The walking distances between stops are calculated using a WalkCalculator
. This implementation uses a beeline distance factor, typically set to 1.3 based on literature [13, p. 43], to account for real-world walking conditions such as obstacles, detours, or building access routes. The calculator multiplies the straight-line distance by this factor to approximate a more realistic walking time. The WalkCalculator
interface allows for easy replacement with more advanced footpath routing solutions, such as A* or A+ Landmark algorithms, if needed.
Handling Coordinates
In routing requests, users can specify coordinates (latitude/longitude) or stops as the origin or destination. When coordinates are provided, the GtfsRaptorService
first identifies the nearest stops using an existing KDTree that indexes all the stops.
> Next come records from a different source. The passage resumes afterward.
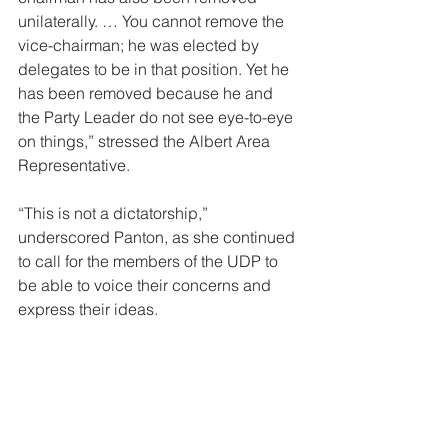
unilaterally. … You cannot remove the 
vice-chairman; he was elected by 
delegates to be in that position. Yet he 
has been removed because he and 
the Party Leader do not see eye-to-eye 
on things,” stressed the Albert Area 
Representative. 
“This is not a dictatorship,” 
underscored Panton, as she continued 
to call for the members of the UDP to 
be able to voice their concerns and 
express their ideas. 
The Complaints Mechanism: The Party 
Chairman 
Given the charges of unilateral actions, 
Panton was also asked if she had 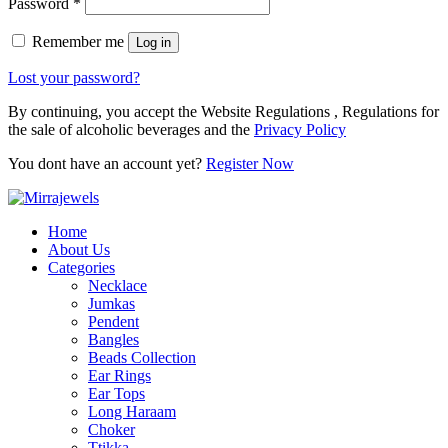
Password
*
Remember me
Log in
Lost your password?
By continuing, you accept the Website Regulations , Regulations for
the sale of alcoholic beverages and the
Privacy Policy
You dont have an account yet?
Register Now
Home
About Us
Categories
Necklace
Jumkas
Pendent
Bangles
Beads Collection
Ear Rings
Ear Tops
Long Haraam
Choker
Ttikka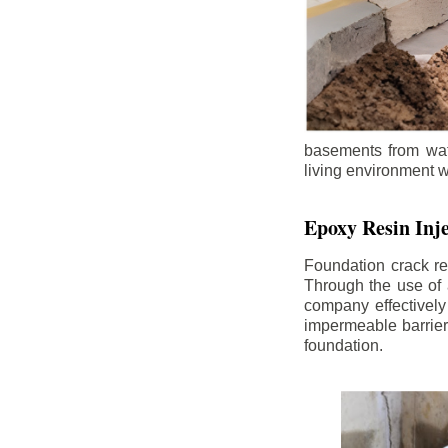
basements from wate
living environment wh
Epoxy Resin Inje
Foundation crack re
Through the use of 
company effectively
impermeable barrier,
foundation.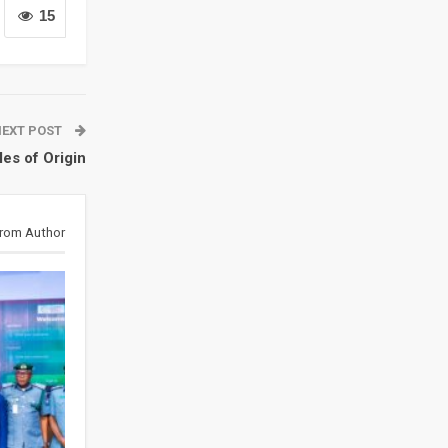
15
NEXT POST
es of Origin
rom Author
The walking time to these stops is calculated using the WalkCalculator
instance, and only stops within a reasonable walking duration, defined in the service configuration at startup, are considered in the routing request.
Once the RAPTOR routing engine processes the request, it calculates routes between the identified stops and returns the connection results. The GtfsRaptorService
then enriches these results with walking segments (first mile and last mile), which represent the walk from the start coordinate to the selected origin stop and from the destination stop to the final coordinate.
In summary, the ConnectionRoutingService
performs pre-processing to identify nearby stops, routes the request using the RAPTOR engine, and post-processes the results by adding walking segments and re-aggregating sub-routes to provide user-friendly routing information.
Note: Since we also support routing based on the latest departure, which involves routing backwards in time, we use the terms "source" and "target" stop in the code. However, in this explanation, we use the more common terms "origin" and "destination" for clarity.